Ruffus

JOSÉ JAVIER ESPARZA

LA retirada del programa de Pepe Navarro en TVE 1 era inevitable desde sus primeros compases. A pesar del espejismo de su estreno -ya señalamos aquí que no había que fiarse del 'share' del primer día-, bastaba ver 'Ruffus & Navarro' para percibir un claro aroma a derribo y escombro. Ese aroma procedía de dos grietas. Una, el aire de expectación creado por el propio Navarro, que se había presentado a sí mismo como el salvador de la noche de TVE; crear unas expectativas así de altas era tanto como aumentar las posibilidades de frustración.

La otra grieta de 'Ruffus & Navarro' era el corte del programa: Pepe Navarro, que fue quien abrió la línea del 'late night' chabacano y faltón en España, no podía volver tantos años después como si no hubiera pasado el tiempo; era como tratar de resucitar el 'western' a base de episodios de 'Bonanza'. En estos 18 programas, Navarro solo ha demostrado que la televisión ha cambiado mucho, tanto en vicios como en virtudes, y que él ha quedado al margen de esos cambios.

Al final, el veredicto más ajustado es el de la imitación de Cruz y Raya: un gran 'showman' perdido en el laberinto de su propio espectáculo. Con todo, la defenestración de Pepe Navarro posee un valor suplementario porque su caída se añade a la de otros grandes nombres del pasado que TVE intentó recuperar y que han corrido la misma (mala) suerte. La era Caffarell ha arruinado el futuro televisivo (al menos, en las cadenas de ámbito estatal) de Julia Otero, otra regeneradora que defraudó todas las expectativas.

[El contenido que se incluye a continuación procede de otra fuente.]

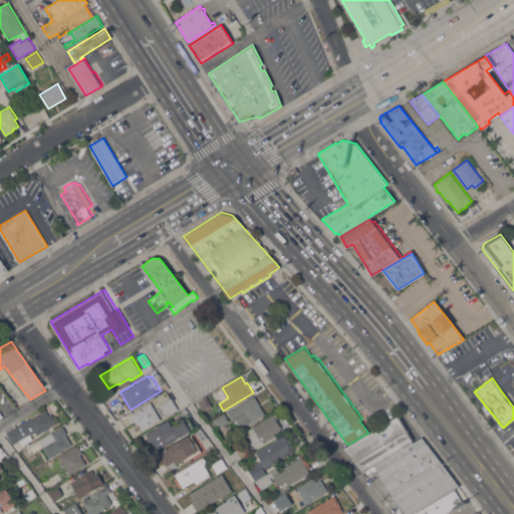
[(255,396),(265,414),(242,428),(241,426),(234,431),(230,423),(236,419),(235,417),(232,419),(228,412),(255,396)]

Ha hecho fosfatina, asimismo, el discutible prestigio de Wyoming, cuya 'Azotea' ha sido uno de los fracasos históricos de TVE. Del mismo modo ha roto la larga trayectoria de éxitos de Rosa María Sardá, cuyo arrogante papel en la 'Abuela' de Rosa Regás le granjeó la indiferencia del público.

Ahora, para sustituir a Navarro se nos anuncia un programa dedicado a la revista musical, con lentejuelas y esas cosas.

Lo mismo ocurre con esa extravagancia de echar a Garci y poner en su lugar a Jesús Quintero, otra vieja gloria. Respecto al programa de Quintero, y por lo que se va sabiendo, puede apostarse con toda seguridad a que obtendrá unas cuotas de pantalla levemente superiores a las de Garci, pero muy lejanas del mínimo apto para la competencia.

Será un paso más hacia el abismo en esta TVE que, bajo la batuta de Caffarell, encadena fracaso tras fracaso sin el menor descanso. Este equipo iba a regenerar la televisión pública. De momento, ya la ha sumergido en la peor crisis de su historia.